SpatzieLover's avatar

Here’s an older yet more detailed version of this story. As I heard it on tv today, I’d side with the original winner of the ticket. Due to the error the clerk at the store made by not scratching off enough, the ticket scanned as a non-winner. It was then discarded in the stores trash can (not a public garbage can).

Now the story goes on. Just because the judge ruled in favor of the ticket purchaser, means little. The lady that turned in the ticket and got the payout states that she spent all of the money.

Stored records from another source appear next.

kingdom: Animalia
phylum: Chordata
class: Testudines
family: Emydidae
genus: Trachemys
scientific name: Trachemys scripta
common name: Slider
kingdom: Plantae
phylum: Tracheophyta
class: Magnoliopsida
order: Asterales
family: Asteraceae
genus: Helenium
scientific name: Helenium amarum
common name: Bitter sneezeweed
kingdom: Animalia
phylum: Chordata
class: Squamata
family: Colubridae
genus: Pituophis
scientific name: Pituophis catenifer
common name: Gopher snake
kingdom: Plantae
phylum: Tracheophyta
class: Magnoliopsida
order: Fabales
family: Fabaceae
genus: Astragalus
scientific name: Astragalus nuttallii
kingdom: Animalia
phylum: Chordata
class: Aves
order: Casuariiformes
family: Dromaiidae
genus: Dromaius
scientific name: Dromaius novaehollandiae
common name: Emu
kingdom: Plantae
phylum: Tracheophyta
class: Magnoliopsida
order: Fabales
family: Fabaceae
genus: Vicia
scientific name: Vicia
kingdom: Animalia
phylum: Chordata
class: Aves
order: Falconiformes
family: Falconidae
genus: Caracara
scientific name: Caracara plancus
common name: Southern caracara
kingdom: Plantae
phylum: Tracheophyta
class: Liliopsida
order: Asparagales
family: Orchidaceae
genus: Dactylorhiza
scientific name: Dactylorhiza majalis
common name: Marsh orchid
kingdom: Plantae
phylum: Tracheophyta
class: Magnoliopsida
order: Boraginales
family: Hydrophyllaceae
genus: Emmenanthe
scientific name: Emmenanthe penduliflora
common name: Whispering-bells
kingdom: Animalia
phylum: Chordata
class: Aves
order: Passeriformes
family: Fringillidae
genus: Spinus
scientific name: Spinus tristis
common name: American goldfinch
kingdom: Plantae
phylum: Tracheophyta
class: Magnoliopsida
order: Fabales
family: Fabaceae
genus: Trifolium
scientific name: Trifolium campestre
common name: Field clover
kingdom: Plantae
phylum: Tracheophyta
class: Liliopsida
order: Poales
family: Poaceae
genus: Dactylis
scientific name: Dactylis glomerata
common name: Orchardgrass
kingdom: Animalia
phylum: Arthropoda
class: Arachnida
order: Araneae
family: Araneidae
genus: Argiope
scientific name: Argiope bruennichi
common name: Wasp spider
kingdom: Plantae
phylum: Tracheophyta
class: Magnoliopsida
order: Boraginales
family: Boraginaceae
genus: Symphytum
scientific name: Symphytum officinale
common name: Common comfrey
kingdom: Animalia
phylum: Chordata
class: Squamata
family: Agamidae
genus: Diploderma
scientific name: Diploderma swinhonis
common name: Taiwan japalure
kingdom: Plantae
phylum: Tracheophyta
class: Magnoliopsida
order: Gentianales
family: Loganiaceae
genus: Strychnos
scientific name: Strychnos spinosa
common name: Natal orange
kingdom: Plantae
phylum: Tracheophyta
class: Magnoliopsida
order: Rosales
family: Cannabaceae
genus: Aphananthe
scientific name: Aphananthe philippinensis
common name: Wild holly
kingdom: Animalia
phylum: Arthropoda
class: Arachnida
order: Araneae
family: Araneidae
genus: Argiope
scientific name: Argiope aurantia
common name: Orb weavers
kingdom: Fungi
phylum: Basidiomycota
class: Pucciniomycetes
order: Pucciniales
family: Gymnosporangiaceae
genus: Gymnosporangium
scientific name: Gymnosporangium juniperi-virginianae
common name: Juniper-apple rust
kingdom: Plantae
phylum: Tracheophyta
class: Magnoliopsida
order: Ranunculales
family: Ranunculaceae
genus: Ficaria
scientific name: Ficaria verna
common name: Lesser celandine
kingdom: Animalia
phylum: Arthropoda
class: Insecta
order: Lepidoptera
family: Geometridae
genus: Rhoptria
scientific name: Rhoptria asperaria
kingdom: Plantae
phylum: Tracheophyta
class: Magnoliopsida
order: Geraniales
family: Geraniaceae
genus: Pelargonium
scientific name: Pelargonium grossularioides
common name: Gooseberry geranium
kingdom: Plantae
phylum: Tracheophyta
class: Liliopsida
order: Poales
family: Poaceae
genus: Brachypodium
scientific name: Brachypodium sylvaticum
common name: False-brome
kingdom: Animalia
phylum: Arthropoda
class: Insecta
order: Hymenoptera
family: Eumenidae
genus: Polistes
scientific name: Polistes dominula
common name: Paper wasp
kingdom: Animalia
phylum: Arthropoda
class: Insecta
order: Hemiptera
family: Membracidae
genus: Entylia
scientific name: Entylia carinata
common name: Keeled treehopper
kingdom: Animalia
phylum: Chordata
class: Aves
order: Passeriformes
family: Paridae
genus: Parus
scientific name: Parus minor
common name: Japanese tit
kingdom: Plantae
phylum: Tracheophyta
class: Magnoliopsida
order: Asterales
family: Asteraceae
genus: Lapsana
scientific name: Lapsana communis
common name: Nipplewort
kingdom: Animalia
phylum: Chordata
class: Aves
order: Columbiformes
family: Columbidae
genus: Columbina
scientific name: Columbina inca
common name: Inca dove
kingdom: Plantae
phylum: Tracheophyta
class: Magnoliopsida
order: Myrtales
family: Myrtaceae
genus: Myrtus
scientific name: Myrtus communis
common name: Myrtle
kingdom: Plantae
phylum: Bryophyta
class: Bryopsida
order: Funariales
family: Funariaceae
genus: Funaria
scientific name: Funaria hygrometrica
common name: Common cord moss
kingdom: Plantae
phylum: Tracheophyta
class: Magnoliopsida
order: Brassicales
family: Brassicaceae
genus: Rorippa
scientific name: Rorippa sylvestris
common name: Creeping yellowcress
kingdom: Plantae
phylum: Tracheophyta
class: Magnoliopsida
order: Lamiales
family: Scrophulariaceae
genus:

I’m not sure how it was established that it was hers @jca. Apparently the Lottery Commission was the entity that established who had bought the winning ticket.

jca's avatar

She spent 1 mil in less than a year?

SpatzieLover's avatar

All I heard on the news was that there was little left after she gave financial gifts to family. To me it sounded like she dumped the money on purpose.

jca's avatar

@SpatzieLover: Yes, that’s what it sounds like. I say if the judge orders her to return it, she should be made to, even if she has to pay it in payments. Another option is she should specify who she gave it to, and they return it.

SpatzieLover's avatar

I agree. The whole thing sounded a bit like a scam to me. I smell something fishy.

Uberwench's avatar

Lottery tickets are bearer instruments. That means whoever physically holds them owns them. The clerk made a mistake, and maybe the original purchaser has a claim against the store for that reason, but throwing a ticket away for any reason forfeits your right to it. It’s tough, it’s painful, it’s infuriating. But it’s also the law.

Also, I agree that it’s probably not true that all the money is gone. It wouldn’t be that surprising if it was, though, because most winners burn through the money fast. A lot of them actually end up bankrupt afterwards.